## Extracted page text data
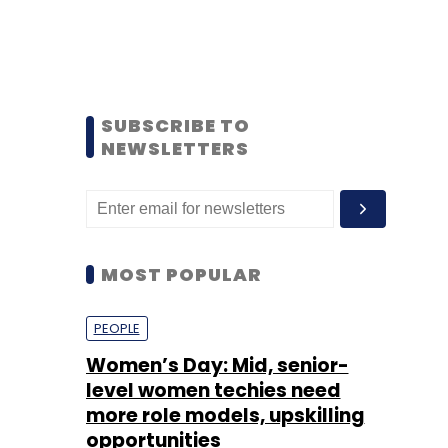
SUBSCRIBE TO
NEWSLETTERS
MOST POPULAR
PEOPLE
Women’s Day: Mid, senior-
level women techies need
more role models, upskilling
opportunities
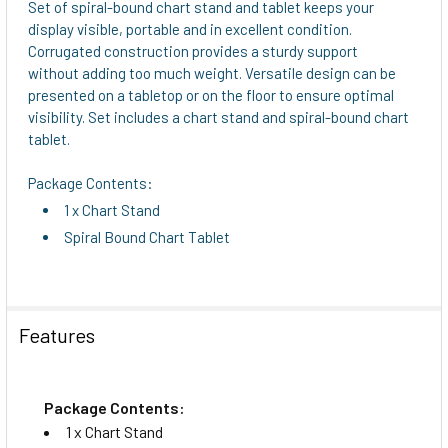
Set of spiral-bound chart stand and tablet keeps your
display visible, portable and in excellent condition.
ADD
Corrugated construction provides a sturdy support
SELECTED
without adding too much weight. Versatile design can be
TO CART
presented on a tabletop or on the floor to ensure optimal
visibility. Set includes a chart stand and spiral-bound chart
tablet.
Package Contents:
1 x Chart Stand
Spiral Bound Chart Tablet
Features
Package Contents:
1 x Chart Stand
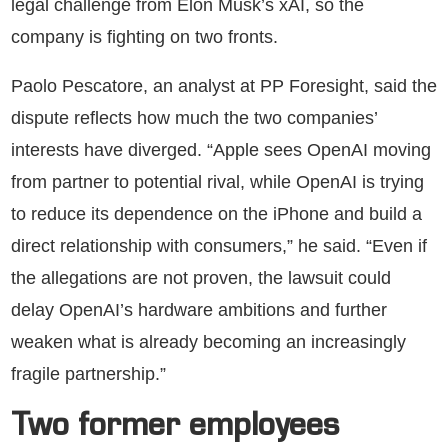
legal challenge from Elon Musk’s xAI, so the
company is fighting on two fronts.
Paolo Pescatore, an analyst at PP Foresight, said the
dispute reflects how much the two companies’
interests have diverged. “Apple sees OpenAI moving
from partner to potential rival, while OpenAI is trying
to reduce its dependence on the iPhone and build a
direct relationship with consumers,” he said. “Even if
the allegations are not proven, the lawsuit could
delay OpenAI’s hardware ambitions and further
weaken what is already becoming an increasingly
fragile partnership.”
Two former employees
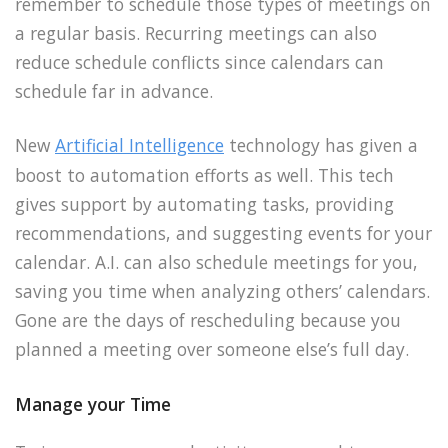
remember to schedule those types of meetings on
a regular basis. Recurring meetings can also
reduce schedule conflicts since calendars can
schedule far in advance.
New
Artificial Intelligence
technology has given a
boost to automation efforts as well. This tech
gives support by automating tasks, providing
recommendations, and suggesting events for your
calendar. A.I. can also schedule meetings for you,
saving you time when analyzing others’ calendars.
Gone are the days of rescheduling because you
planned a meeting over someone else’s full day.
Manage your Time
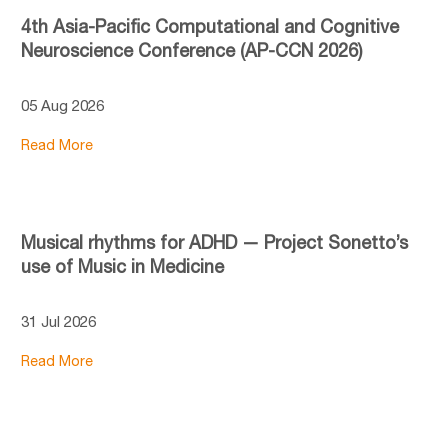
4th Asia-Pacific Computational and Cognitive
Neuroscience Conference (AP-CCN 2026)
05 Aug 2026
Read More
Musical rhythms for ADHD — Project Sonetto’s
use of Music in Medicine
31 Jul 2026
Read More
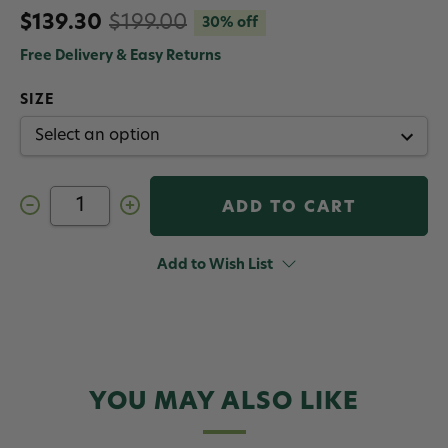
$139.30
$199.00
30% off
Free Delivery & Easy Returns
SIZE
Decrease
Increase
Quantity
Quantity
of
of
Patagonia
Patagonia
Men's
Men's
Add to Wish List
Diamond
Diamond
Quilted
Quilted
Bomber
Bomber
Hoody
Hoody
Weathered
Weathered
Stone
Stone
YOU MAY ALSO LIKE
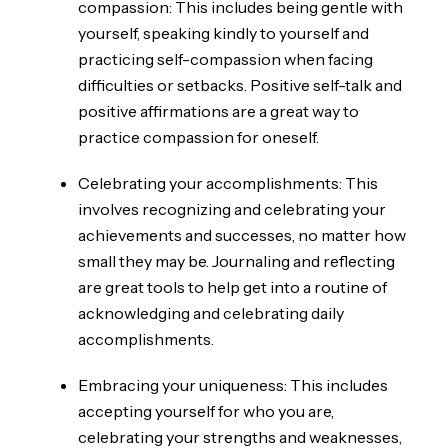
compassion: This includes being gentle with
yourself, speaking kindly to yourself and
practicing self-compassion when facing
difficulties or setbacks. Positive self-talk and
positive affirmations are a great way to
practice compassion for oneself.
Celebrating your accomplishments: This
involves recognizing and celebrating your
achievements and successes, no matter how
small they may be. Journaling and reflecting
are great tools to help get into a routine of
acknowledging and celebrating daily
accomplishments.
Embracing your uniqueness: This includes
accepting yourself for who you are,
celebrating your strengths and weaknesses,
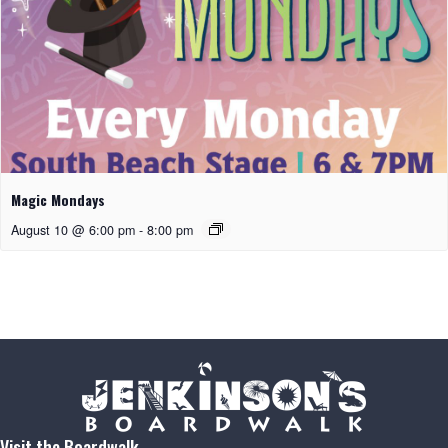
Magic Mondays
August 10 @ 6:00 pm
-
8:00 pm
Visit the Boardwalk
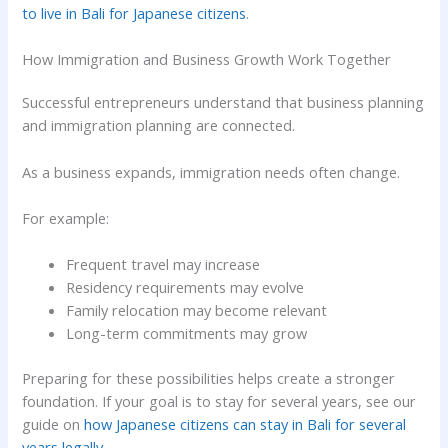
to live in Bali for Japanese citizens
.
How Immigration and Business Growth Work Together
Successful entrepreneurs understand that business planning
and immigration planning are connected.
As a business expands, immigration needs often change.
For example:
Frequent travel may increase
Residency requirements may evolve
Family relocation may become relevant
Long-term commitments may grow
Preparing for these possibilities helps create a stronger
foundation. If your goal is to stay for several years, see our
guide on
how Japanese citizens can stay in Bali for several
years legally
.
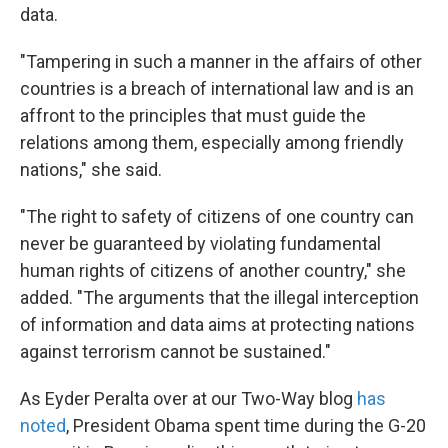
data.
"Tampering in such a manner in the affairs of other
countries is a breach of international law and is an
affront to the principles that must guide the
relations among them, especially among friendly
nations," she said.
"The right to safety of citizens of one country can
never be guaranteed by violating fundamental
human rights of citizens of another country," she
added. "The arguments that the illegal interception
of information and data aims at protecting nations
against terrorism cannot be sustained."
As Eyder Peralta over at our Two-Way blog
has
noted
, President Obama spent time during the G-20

## TASK DETAILS
Transcribe, word for word, the stretch of lines in the data above from the one with "Embracing your uniqueness: This includes" through the one with "Long-term commitments may grow"; omit all pictures.

## RESULT FOR THIS TASK
Embracing your uniqueness: This includes
accepting yourself for who you are,
celebrating your strengths and weaknesses,
Magic Mondays
August 10 @ 6:00 pm
-
8:00 pm
Visit the Boardwalk
to live in Bali for Japanese citizens
.
How Immigration and Business Growth Work Together
Successful entrepreneurs understand that business planning
and immigration planning are connected.
As a business expands, immigration needs often change.
For example:
Frequent travel may increase
Residency requirements may evolve
Family relocation may become relevant
Long-term commitments may grow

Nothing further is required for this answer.